Luke 10:1 After this the Lord appointed seventy-two others and sent them two by two ahead of him to every town and place where he was about to go. …9 Heal the sick who are there and tell them, ‘The kingdom of God is near you.’
In the context of proclaiming the Kingdom of God to the lost, the Church has clearly been given authority and commanded to heal the sick and cast out demons. Nowhere in the four gospels did Jesus teach His disciples simply to pray for the sick as He sent them out to preach the good news. (We acknowledge that in the context of ministering to infirm believers as taught in James 5, prayer can be in order. However, it can be argued that even James taught about healing the sick, not only prayer for the sick.)
Yet because of the doctrine of cessationism (“no more miracles”) as well as the prevalent theology of helplessness, the mere mention of believers “healing the sick” raises eyebrows and suspicions of false teaching. But if one does not subscribe to cessationism, how does one deal with the Lord’s commands in Luke to heal the sick?
Asking God to heal the sick is not vastly different from asking Him to get your child into bed. In neither case is anything likely to happen. We can now understand why miraculous healings are so rare today in contrast to the Book of Acts. In Acts, the disciples were constantly preaching the gospel and healing the sick to bring souls into the Kingdom. Healings are rare in the Church today simply because we have failed to obey Christ’s command to heal the sick as we proclaim the gospel to the lost.
Why have we failed to heal the sick? Cessationism notwithstanding, we have failed to heal the sick and cast out demons generally because we lack faith (Matthew 17:14-20). The disciples’ failure to heal the boy with the epileptic demon elicited a stinging public rebuke from Jesus. He clearly expected them to be able to do the miracle in his name, and when they failed, he was visibly upset and disappointed.
According to the theology of weakness, we would expect Jesus to have been pleased or at least certainly not frustrated upon hearing that his disciples had failed due to their weak faith. Did not their weakness bring glory to God? Didn’t their weakness make them strong in God’s sight? No, because of their weak faith, the demon continued to torment the boy and God was not glorified and Jesus was not pleased. (One cannot argue convincingly that their failure brought Jesus into the picture to promptly heal the boy and thus bring glory to himself. Jesus was in the very process of training his disciples to do the works that he did, and was obviously hoping it was successful.)
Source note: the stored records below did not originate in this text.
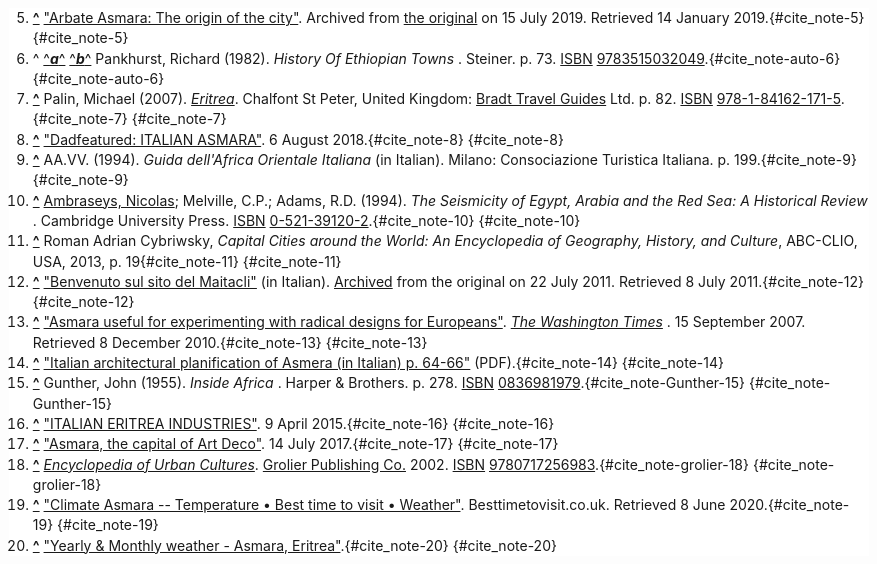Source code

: 5. **[\^](#cite_ref-5)** ["Arbate Asmara: The origin of the city"](https://web.archive.org/web/20190715192204/http://www.shabait.com/about-eritrea/art-a-sport/11121-arbate-asmara-the-origin-of-the-city-). Archived from [the original](http://www.shabait.com/about-eritrea/art-a-sport/11121-arbate-asmara-the-origin-of-the-city-) on 15 July 2019. Retrieved 14 January 2019.{#cite_note-5}
{#cite_note-5}
6. \^ [^***a***^](#cite_ref-auto_6-0) [^***b***^](#cite_ref-auto_6-1) Pankhurst, Richard (1982). *History Of Ethiopian Towns* . Steiner. p. 73. [ISBN](/wiki/ISBN_(identifier) "ISBN (identifier)") [9783515032049](/wiki/Special:BookSources/9783515032049 "Special:BookSources/9783515032049").{#cite_note-auto-6}
{#cite_note-auto-6}
7. **[\^](#cite_ref-7)** Palin, Michael (2007). [*Eritrea*](https://books.google.com/books?id=Qi-KQchGks8C&pg=PA82). Chalfont St Peter, United Kingdom: [Bradt Travel Guides](/wiki/Bradt_Travel_Guides "Bradt Travel Guides") Ltd. p. 82. [ISBN](/wiki/ISBN_(identifier) "ISBN (identifier)") [978-1-84162-171-5](/wiki/Special:BookSources/978-1-84162-171-5 "Special:BookSources/978-1-84162-171-5").{#cite_note-7}
{#cite_note-7}
8. **[\^](#cite_ref-8)** ["Dadfeatured: ITALIAN ASMARA"](https://dadfeatured.blogspot.com/2018/08/italian-asmara.html). 6 August 2018.{#cite_note-8}
{#cite_note-8}
9. **[\^](#cite_ref-9)** AA.VV. (1994). *Guida dell'Africa Orientale Italiana* (in Italian). Milano: Consociazione Turistica Italiana. p. 199.{#cite_note-9}
{#cite_note-9}
10. **[\^](#cite_ref-10)** [Ambraseys, Nicolas](/wiki/Nicholas_Ambraseys "Nicholas Ambraseys"); Melville, C.P.; Adams, R.D. (1994). *The Seismicity of Egypt, Arabia and the Red Sea: A Historical Review* . Cambridge University Press. [ISBN](/wiki/ISBN_(identifier) "ISBN (identifier)") [0-521-39120-2](/wiki/Special:BookSources/0-521-39120-2 "Special:BookSources/0-521-39120-2").{#cite_note-10}
{#cite_note-10}
11. **[\^](#cite_ref-11)** Roman Adrian Cybriwsky, *Capital Cities around the World: An Encyclopedia of Geography, History, and Culture*, ABC-CLIO, USA, 2013, p. 19{#cite_note-11}
{#cite_note-11}
12. **[\^](#cite_ref-12)** ["Benvenuto sul sito del Maitacli"](http://www.maitacli.it) (in Italian). [Archived](https://web.archive.org/web/20110722041546/http://www.maitacli.it/) from the original on 22 July 2011. Retrieved 8 July 2011.{#cite_note-12}
{#cite_note-12}
13. **[\^](#cite_ref-13)** ["Asmara useful for experimenting with radical designs for Europeans"](http://washingtontimes.com/article/20070915/ENTERTAINMENT/109150018/1007). *[The Washington Times](/wiki/The_Washington_Times "The Washington Times")* . 15 September 2007. Retrieved 8 December 2010.{#cite_note-13}
{#cite_note-13}
14. **[\^](#cite_ref-14)** ["Italian architectural planification of Asmera (in Italian) p. 64-66"](http://www.fedoa.unina.it/1881/01/Santoianni_Progettazione_Architettonica.pdf) (PDF).{#cite_note-14}
{#cite_note-14}
15. **[\^](#cite_ref-Gunther_15-0)** Gunther, John (1955). *Inside Africa* . Harper \& Brothers. p. 278. [ISBN](/wiki/ISBN_(identifier) "ISBN (identifier)") [0836981979](/wiki/Special:BookSources/0836981979 "Special:BookSources/0836981979").{#cite_note-Gunther-15}
{#cite_note-Gunther-15}
16. **[\^](#cite_ref-16)** ["ITALIAN ERITREA INDUSTRIES"](http://researchomnia.blogspot.com/2015_04_01_archive.html). 9 April 2015.{#cite_note-16}
{#cite_note-16}
17. **[\^](#cite_ref-17)** ["Asmara, the capital of Art Deco"](https://mg.co.za/article/2017-07-14-00-asmara-the-capital-of-art-deco/). 14 July 2017.{#cite_note-17}
{#cite_note-17}
18. **[\^](#cite_ref-grolier_18-0)** [*Encyclopedia of Urban Cultures*](https://archive.org/details/encyclopediaofur0000unse). [Grolier Publishing Co.](/wiki/Grolier "Grolier") 2002. [ISBN](/wiki/ISBN_(identifier) "ISBN (identifier)") [9780717256983](/wiki/Special:BookSources/9780717256983 "Special:BookSources/9780717256983").{#cite_note-grolier-18}
{#cite_note-grolier-18}
19. **[\^](#cite_ref-19)** ["Climate Asmara -- Temperature • Best time to visit • Weather"](https://www.besttimetovisit.co.uk/eritrea/asmara-1220041/). Besttimetovisit.co.uk. Retrieved 8 June 2020.{#cite_note-19}
{#cite_note-19}
20. **[\^](#cite_ref-20)** ["Yearly \& Monthly weather - Asmara, Eritrea"](https://www.weather-atlas.com/en/eritrea/asmara-climate).{#cite_note-20}
{#cite_note-20}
Failures in ministry or our personal life due to lack of faith do not in themselves glorify God. This is twisted pseudo-spirituality at its best. Yes, to the glory of God we can be forgiven or restored, but our failures in themselves are generally just that in God’s sight. Lack of faith leading to sin or failure do not glorify or please God.
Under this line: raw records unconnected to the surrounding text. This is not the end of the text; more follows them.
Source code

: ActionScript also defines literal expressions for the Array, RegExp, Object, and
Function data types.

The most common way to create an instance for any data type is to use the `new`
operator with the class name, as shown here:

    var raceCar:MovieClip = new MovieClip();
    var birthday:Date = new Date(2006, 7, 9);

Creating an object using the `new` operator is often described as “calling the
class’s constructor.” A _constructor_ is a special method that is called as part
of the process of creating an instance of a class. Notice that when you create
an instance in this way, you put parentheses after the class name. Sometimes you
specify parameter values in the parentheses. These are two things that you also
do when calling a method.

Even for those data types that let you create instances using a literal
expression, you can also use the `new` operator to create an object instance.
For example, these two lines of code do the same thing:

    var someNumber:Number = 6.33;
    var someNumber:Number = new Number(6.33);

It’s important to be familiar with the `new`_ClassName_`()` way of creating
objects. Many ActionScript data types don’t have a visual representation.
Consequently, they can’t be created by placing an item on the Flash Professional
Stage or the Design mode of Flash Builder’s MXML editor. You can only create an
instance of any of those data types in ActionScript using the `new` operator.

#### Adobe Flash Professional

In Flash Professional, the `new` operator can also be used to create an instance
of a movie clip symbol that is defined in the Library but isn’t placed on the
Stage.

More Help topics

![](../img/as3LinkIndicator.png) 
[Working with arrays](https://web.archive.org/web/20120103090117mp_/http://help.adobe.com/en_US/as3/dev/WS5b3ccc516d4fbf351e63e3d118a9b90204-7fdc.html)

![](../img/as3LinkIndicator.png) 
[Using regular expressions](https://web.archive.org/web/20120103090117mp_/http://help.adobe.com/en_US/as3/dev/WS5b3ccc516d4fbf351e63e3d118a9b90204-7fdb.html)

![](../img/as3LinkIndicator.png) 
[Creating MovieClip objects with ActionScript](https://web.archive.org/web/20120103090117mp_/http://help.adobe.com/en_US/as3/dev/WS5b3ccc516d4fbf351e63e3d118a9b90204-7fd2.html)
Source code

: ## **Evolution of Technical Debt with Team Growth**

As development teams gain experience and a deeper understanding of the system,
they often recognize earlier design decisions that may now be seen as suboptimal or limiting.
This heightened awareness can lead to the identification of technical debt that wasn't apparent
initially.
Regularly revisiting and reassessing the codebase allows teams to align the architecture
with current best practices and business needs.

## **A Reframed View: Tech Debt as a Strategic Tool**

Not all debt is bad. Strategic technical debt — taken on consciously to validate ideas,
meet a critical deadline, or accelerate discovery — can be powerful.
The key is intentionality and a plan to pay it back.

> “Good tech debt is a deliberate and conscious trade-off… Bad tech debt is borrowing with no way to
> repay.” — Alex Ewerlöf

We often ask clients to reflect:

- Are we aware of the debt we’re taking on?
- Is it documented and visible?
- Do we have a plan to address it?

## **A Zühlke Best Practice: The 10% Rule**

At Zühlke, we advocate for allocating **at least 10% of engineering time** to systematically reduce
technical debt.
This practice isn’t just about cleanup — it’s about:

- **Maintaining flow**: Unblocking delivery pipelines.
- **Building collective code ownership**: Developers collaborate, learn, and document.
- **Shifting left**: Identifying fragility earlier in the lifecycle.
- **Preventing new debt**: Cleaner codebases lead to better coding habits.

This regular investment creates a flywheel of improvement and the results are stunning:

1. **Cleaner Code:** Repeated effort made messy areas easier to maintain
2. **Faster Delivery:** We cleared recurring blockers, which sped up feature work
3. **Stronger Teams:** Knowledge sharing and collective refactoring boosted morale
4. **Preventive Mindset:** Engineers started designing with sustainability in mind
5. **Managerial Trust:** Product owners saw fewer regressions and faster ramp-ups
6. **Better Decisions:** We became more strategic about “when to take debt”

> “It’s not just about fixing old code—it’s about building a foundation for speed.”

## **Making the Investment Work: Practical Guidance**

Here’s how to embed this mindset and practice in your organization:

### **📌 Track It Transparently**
Hebrews 11:6 And without faith it is impossible to please God…
God is glorified and pleased when by faith His Church uses the authority entrusted to her to obey His commands successfully. Among other things, He commands us to proclaim the Kingdom of God, heal the sick, cast out demons, and make disciples of all nations. We do not ask the Lord to come down from heaven to proclaim the gospel and disciple all nations. That is clearly our job. Why therefore do we ask Him to heal the sick and cast out demons, and after that do nothing but wait on Him?
It is time for the Church to revisit and reconsider the theology of weakness that has paralyzed her and contributed to her failure to complete the Great Commission a very long two thousand years after Christ gave us that mandate.